TASK TO CARRY OUT ::
Every line from the start of the entries up to and including the one bearing "gauname tik bazines" must be printed verbatim, without the pictures.

LISTED ENTRIES ::
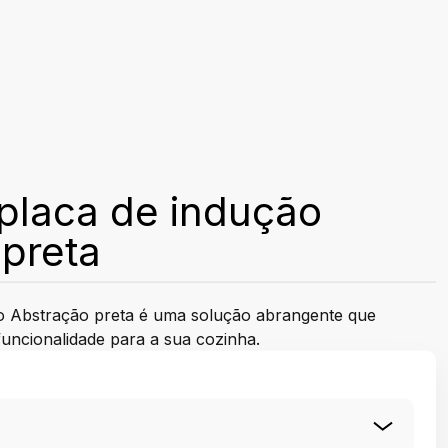
placa de indução
preta
o Abstração preta é uma solução abrangente que
funcionalidade para a sua cozinha.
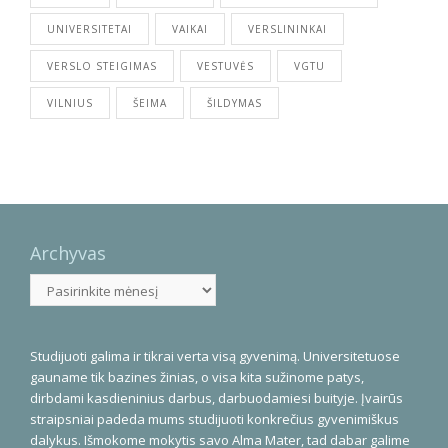
UNIVERSITETAI
VAIKAI
VERSLININKAI
VERSLO STEIGIMAS
VESTUVĖS
VGTU
VILNIUS
ŠEIMA
ŠILDYMAS
Archyvas
Archyvas
Studijuoti galima ir tikrai verta visą gyvenimą. Universitetuose
gauname tik bazines žinias, o visa kita sužinome patys,
dirbdami kasdieninius darbus, darbuodamiesi buityje. Įvairūs
straipsniai padeda mums studijuoti konkrečius gyvenimiškus
dalykus. Išmokome mokytis savo Alma Mater, tad dabar galime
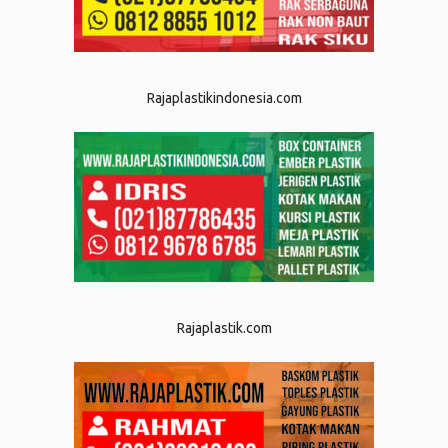
Rajaplastikindonesia.com
Rajaplastik.com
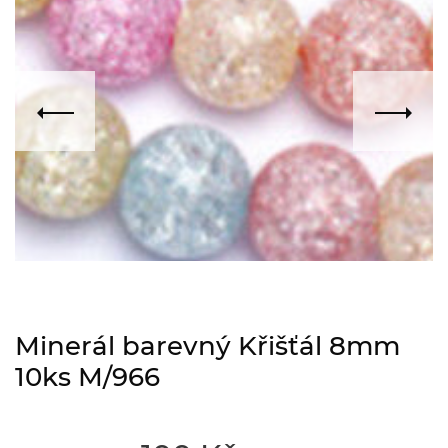
Minerál barevný Křišťál 8mm
10ks M/966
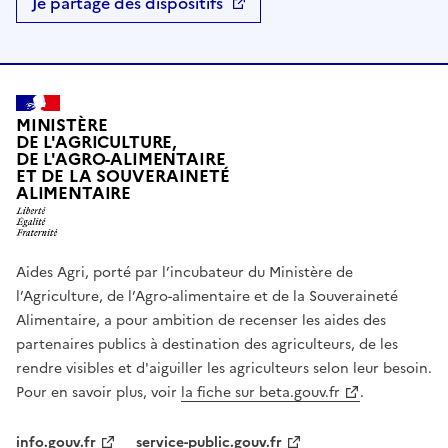
Je partage des dispositifs
MINISTÈRE
DE L'AGRICULTURE,
DE L'AGRO-ALIMENTAIRE
ET DE LA SOUVERAINETÉ
ALIMENTAIRE
Aides Agri, porté par l’incubateur du Ministère de
l’Agriculture, de l’Agro-alimentaire et de la Souveraineté
Alimentaire, a pour ambition de recenser les aides des
partenaires publics à destination des agriculteurs, de les
rendre visibles et d'aiguiller les agriculteurs selon leur besoin.
Pour en savoir plus, voir
la fiche sur beta.gouv.fr
.
info.gouv.fr
service-public.gouv.fr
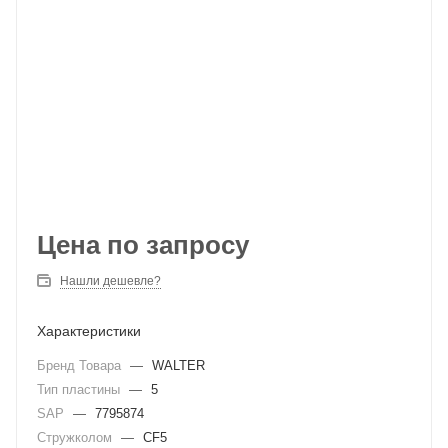
Цена по запросу
Нашли дешевле?
Характеристики
Бренд Товара
—
WALTER
Тип пластины
—
5
SAP
—
7795874
Стружколом
—
CF5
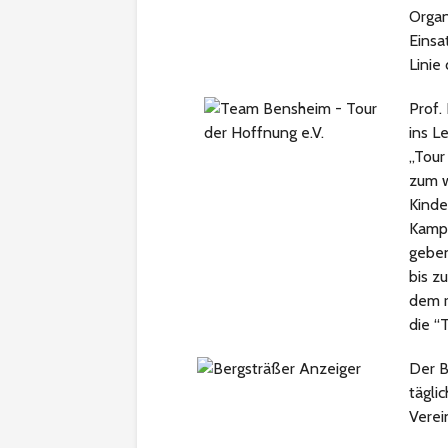
Organ
Einsa
Linie
Prof.
ins L
„Tour
zum w
Kinde
Kampf
geben
bis z
dem r
die “
T
Der
B
tägli
Verei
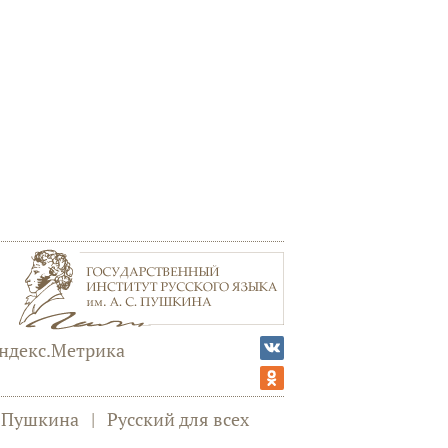
а Пушкина
|
Русский для всех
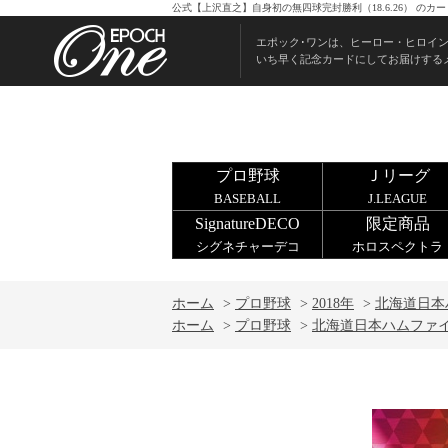
公式【上沢直之】自身初の無四球完封勝利（18.6.26） の
エポック･ワンは、ヒーロー・ヒロイ
いち早く記念カードにしてお届けする
プロ野球
Ｊリーグ
BASEBALL
J.LEAGUE
SignatureDECO
限定商品
シグネチャーデコ
ホロスペクトラ
ホーム
>
プロ野球
>
2018年
>
北海道日本
ホーム
>
プロ野球
>
北海道日本ハムファ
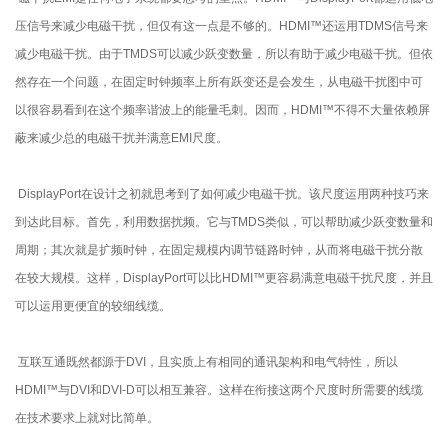
压信号来减少电磁干扰，但仅有这一点是不够的。HDMI™还运用TDMS信号来
减少电磁干扰。由于TMDS可以减少跃变数量，所以有助于减少电磁干扰。但依
然存在一个问题，在固定时钟频率上所有跃变还是会发生，从电磁干扰图中可
以很容易看到在这个频率谐波上的能量毛刺。因而，HDMI™不得不大量依赖屏
蔽来减少总的电磁干扰并满意EMI尺度。
DisplayPort在设计之初就思考到了如何减少电磁干扰。该尺度运用两种技巧来
到达此目标。首先，利用数据扰频。它与TMDS类似，可以帮助减少跃变数量和
周期；其次就是扩频时钟，在固定规模内调节链路时钟，从而将电磁干扰分散
在较大规模。这样，DisplayPort可以比HDMI™更容易满意电磁干扰尺度，并且
可以运用更便宜的较细线缆。
互联互通既然都源于DVI，且实质上有相同的通讯架构和电气特性，所以
HDMI™与DVI和DVI-D可以相互兼容。这样在衔接这两个尺度时所需要的线缆
在技术要求上就对比简单。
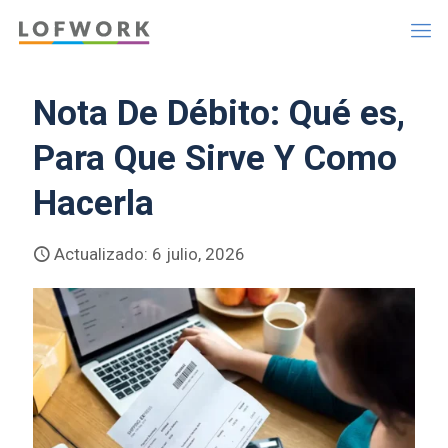
Nota De Débito: Qué es,
Para Que Sirve Y Como
Hacerla
Actualizado: 6 julio, 2026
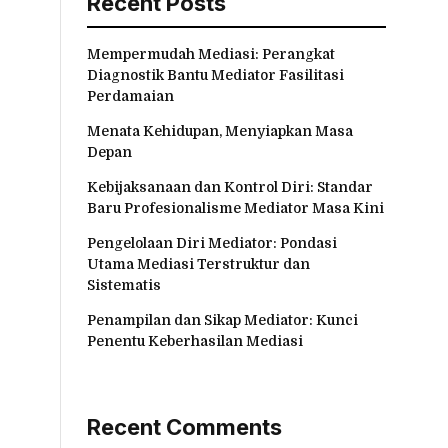
Recent Posts
Mempermudah Mediasi: Perangkat
Diagnostik Bantu Mediator Fasilitasi
Perdamaian
Menata Kehidupan, Menyiapkan Masa
Depan
Kebijaksanaan dan Kontrol Diri: Standar
Baru Profesionalisme Mediator Masa Kini
Pengelolaan Diri Mediator: Pondasi
Utama Mediasi Terstruktur dan
Sistematis
Penampilan dan Sikap Mediator: Kunci
Penentu Keberhasilan Mediasi
Recent Comments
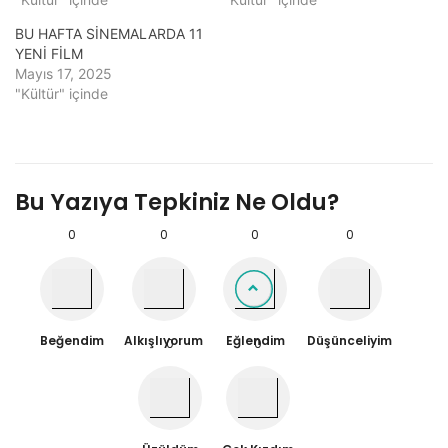
BU HAFTA SİNEMALARDA 11
YENİ FİLM
Mayıs 17, 2025
"Kültür" içinde
Bu Yazıya Tepkiniz Ne Oldu?
0
0
0
0
Beğendim
Alkışlıyorum
Eğlendim
Düşünceliyim
0
0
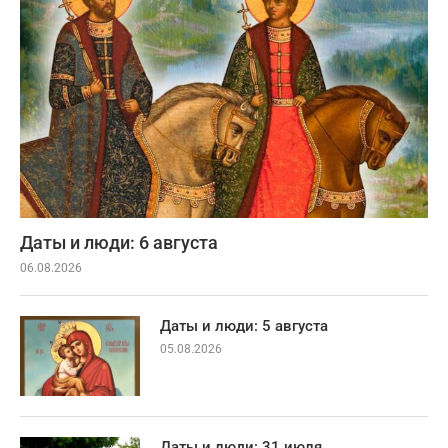
Даты и люди: 6 августа
06.08.2026
Даты и люди: 5 августа
05.08.2026
Даты и люди: 31 июля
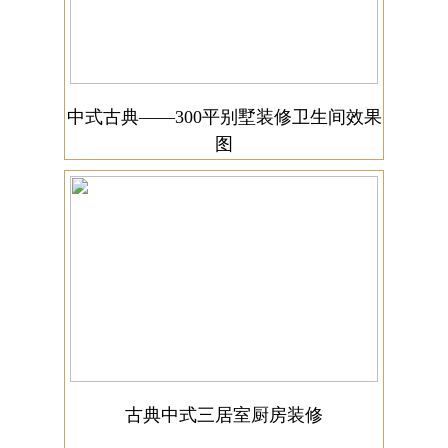
中式古典——300平别墅装修卫生间效果
图
古典中式三居室厨房装修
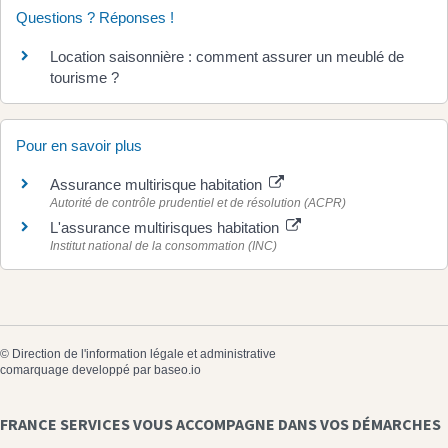
Questions ? Réponses !
Location saisonnière : comment assurer un meublé de
tourisme ?
Pour en savoir plus
Assurance multirisque habitation
Autorité de contrôle prudentiel et de résolution (ACPR)
L'assurance multirisques habitation
Institut national de la consommation (INC)
©
Direction de l'information légale et administrative
comarquage developpé par
baseo.io
FRANCE SERVICES VOUS ACCOMPAGNE DANS VOS DÉMARCHES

WORKED SOLUTION ::
placa de indução
preta
o Abstração preta é uma solução abrangente que
funcionalidade para a sua cozinha.
UNIVERSITETAI
VAIKAI
VERSLININKAI
VERSLO STEIGIMAS
VESTUVĖS
VGTU
VILNIUS
ŠEIMA
ŠILDYMAS
Archyvas
Archyvas
Studijuoti galima ir tikrai verta visą gyvenimą. Universitetuose
gauname tik bazines žinias, o visa kita sužinome patys,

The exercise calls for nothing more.